Culture and Poetry

In my last few posts I have talked about how important it is to study the humanities to see how those great thinkers and artists before us dealt with the many issues in life.  More importantly, these great thinkers and artists have spent their lives thinking about the one question that all of us ask: “What is the meaning of life?”

There is perhaps no greater question that demands an answer.  The humanities have given us the answer, but it needs to be uncovered.  If it were that easy to see, then no one would need the question answered and we would all be happy and content in life.

I would like to spend the next several posts discussing how great poetry helps us find the meaning of life.

Let’s start with a poem well-known to most Americans.  The following are the last lines of the poem.
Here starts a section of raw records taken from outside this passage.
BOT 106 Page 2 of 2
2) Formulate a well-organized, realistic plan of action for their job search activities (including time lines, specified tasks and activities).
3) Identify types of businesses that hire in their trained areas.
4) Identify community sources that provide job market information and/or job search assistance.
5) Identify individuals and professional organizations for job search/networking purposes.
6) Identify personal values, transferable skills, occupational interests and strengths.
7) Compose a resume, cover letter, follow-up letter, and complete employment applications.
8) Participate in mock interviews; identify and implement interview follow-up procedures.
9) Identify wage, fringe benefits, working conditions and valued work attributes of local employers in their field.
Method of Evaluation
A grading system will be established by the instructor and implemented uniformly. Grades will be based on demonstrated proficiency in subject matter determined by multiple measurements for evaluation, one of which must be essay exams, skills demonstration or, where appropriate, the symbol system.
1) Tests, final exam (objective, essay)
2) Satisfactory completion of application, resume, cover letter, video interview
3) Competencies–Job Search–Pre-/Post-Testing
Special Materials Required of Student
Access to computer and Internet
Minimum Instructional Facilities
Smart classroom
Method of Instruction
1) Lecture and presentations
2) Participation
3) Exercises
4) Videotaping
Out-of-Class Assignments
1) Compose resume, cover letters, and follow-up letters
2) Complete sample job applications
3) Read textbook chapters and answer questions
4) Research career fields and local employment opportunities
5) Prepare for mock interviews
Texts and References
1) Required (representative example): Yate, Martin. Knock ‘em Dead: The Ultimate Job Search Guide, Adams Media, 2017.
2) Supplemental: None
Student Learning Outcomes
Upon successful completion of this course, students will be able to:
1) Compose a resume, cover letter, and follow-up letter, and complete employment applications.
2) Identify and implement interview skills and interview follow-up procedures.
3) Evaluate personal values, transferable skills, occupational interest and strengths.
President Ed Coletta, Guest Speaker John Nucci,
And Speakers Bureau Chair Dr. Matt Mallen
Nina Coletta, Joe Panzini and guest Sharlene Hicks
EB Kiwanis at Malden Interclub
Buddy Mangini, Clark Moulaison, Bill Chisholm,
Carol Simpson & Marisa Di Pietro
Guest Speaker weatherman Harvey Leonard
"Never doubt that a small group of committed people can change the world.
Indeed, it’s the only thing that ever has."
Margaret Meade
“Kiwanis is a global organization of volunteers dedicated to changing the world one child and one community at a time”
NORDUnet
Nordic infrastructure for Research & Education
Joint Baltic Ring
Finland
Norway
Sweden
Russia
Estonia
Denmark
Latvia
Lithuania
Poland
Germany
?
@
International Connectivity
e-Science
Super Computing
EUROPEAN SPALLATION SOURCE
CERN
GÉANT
Casey at the Bat: A Ballad of the Republic Sung in the Year 1888, 37-52

(Thayer, 1888)

With a smile of Christian charity great Casey’s visage shone;

He stilled the rising tumult; he bade the game go on;

He signaled to the pitcher, and once more the spheroid flew;

But Casey still ignored it, and the umpire said, “Strike two.”

 

“Fraud!” cried the maddened thousands, and echo answered fraud;

But one scornful look from Casey and the audience was awed.

They saw his face grow stern and cold, they saw his muscles strain,

And they knew that Casey wouldn’t let that ball go by again.

 

The sneer is gone from Casey’s lip, his teeth are clenched in hate;

He pounds with cruel violence his bat upon the plate.

And now the pitcher holds the ball, and now he lets it go,

And now the air is shattered by the force of Casey’s blow.

 

Oh, somewhere in this favored land the sun is shining bright;

The band is playing somewhere, and somewhere hearts are light,

And somewhere men are laughing, and somewhere children shout;

But there is no joy in Mudville — mighty Casey has struck out.